Los escritos póstumos de Robert Musil (1880-1942) no se publicaron tras su prematura muerte, sino cuando todavía vivía. Por eso, el título completo es Escritos póstumos publicados en vida.
Se trata de pequeños ensayos o relatos cortos, casi siempre humorísticos. Algunos me recuerdan a Noel Clarasó, un escritor español que casi nadie recuerda, pero que tiene varios libros excelentes y divertidos. Lo más probable es que Clarasó conociera los escritos de Musil, porque, si no recuerdo mal, Clarasó estudió en Alemania.
De la novela de Musil El hombre sin atributos he hablado ya en Kakania, así que ahora sólo diré que mientras la leo obtengo un placer que se puede comparar al que obtengo leyendo a Proust. Como sólo llevo unas cuántas páginas, no me arriesgaré a indicar quien sale mejor parado en la comparación.
De los Escritos póstumos, he seleccionado un texto que me sirve para defender con un ilustre precedente algo que respondo a menudo a quienes me reprochan mi supuesto acriticismo: “Tiene más mérito y demuestra más agudeza y sensibilidad encontrar lo bueno en lo malo que lo malo en lo bueno.”
En definitiva, encontrar defectos en algo apreciable o apreciado es bastante sencillo, pero encontrar las virtudes de algo aparentemente malo demuestra, desde luego, mucho más agudeza. Como bien decía Borges (copiando a Plinio): “No hay libro, por malo que sea, que no contenga una línea que lo salve”.

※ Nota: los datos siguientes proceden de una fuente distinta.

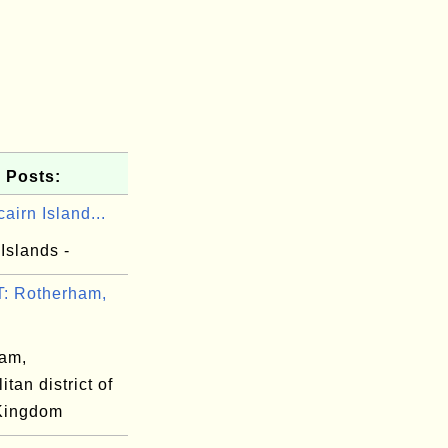
 Posts:
cairn Island...
 Islands -
: Rotherham,
am,
itan district of
Kingdom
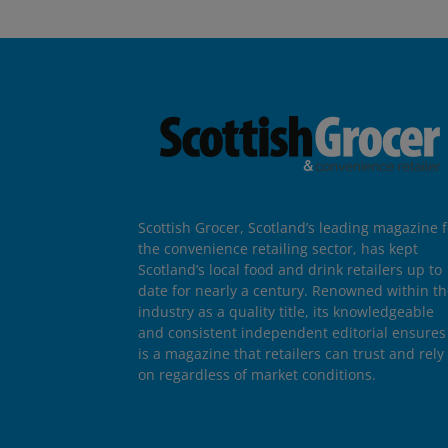
Scottish Grocer, Scotland’s leading magazine f
the convenience retailing sector, has kept
Scotland’s local food and drink retailers up to
date for nearly a century. Renowned within t
industry as a quality title, its knowledgeable
and consistent independent editorial ensures 
is a magazine that retailers can trust and rely
on regardless of market conditions.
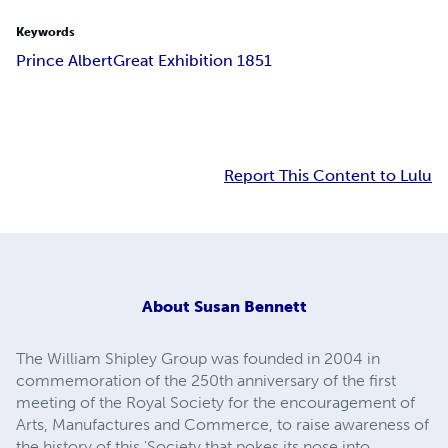
Keywords
Prince Albert
Great Exhibition 1851
Report This Content to Lulu
About
Susan Bennett
The William Shipley Group was founded in 2004 in
commemoration of the 250th anniversary of the first
meeting of the Royal Society for the encouragement of
Arts, Manufactures and Commerce, to raise awareness of
the history of this 'Society that pokes its nose into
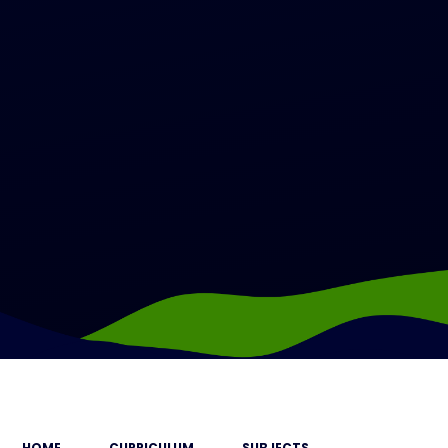
HOME
CURRICULUM
SUBJECTS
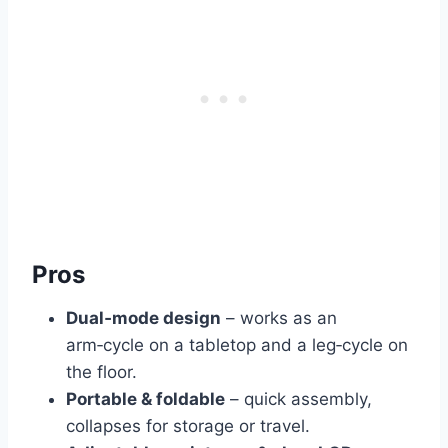
Pros
Dual‑mode design
– works as an
arm‑cycle on a tabletop and a leg‑cycle on
the floor.
Portable & foldable
– quick assembly,
collapses for storage or travel.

Un principio de la más excelsa crítica
Hace patente más genio encomiar una obra de arte de mediana calidad que una excelente. Al ser humano la belleza y la verdad le saltan a la vista en primerísima instancia; y así como las frases más sublimes son las más fáciles de entender (sólo lo minucioso es de comprensión ardua), igualmente lo bello gusta fácilmente; únicamente el disfrute de lo defectuoso y amanerado requiere esfuerzo. Una obra de arte lograda contiene lo bello con tanta pureza, que resulta la evidencia misma para cualquiera que esté en su sano juicio; en la medianía, por el contrario, está lo bello mezclado con tantos elementos casuales o incluso contradictorios, que para purificarlo de ellos hace falta un discernimiento mucho más penetrante, una sensibilidad más fina y una imaginación más vivaz y experimentada; en una palabra, más genio. A ello se debe el hecho de que sobre las obras de mayor enjundia hay siempre unanimidad de pareceres (no considero aquí las divisiones que puede introducir la pasión); sólo acerca de aquéllas menos excelentes se da riña y discordia.
Cuán conmovedora es la invención en más de un poema: sólo que tan desfigurada por el lenguaje, las imágenes y los giros lingüísticos, que suele ser menester un sensorio infalible para descubrirla. Hasta tal punto es esto cierto, que el pensamiento inspirador de nuestras obras de arte más perfectas (por ejemplo una gran parte de las de Shakespeare) surgió de la lectura de ruines folletos y libracos hoy completamente echados en olvido. Por tanto, quien alaba a Schiller y Goethe no me prueba con ello, como cree, su extraordinaria y refinada sensibilidad para la belleza; pero a quien aquí y allá le complacen Gellert y Cronegk, ése —aunque solamente acierte en una de sus afirmaciones— me hace intuir que posee inteligencia y sensibilidad —y por cierto que ambas en rara medida.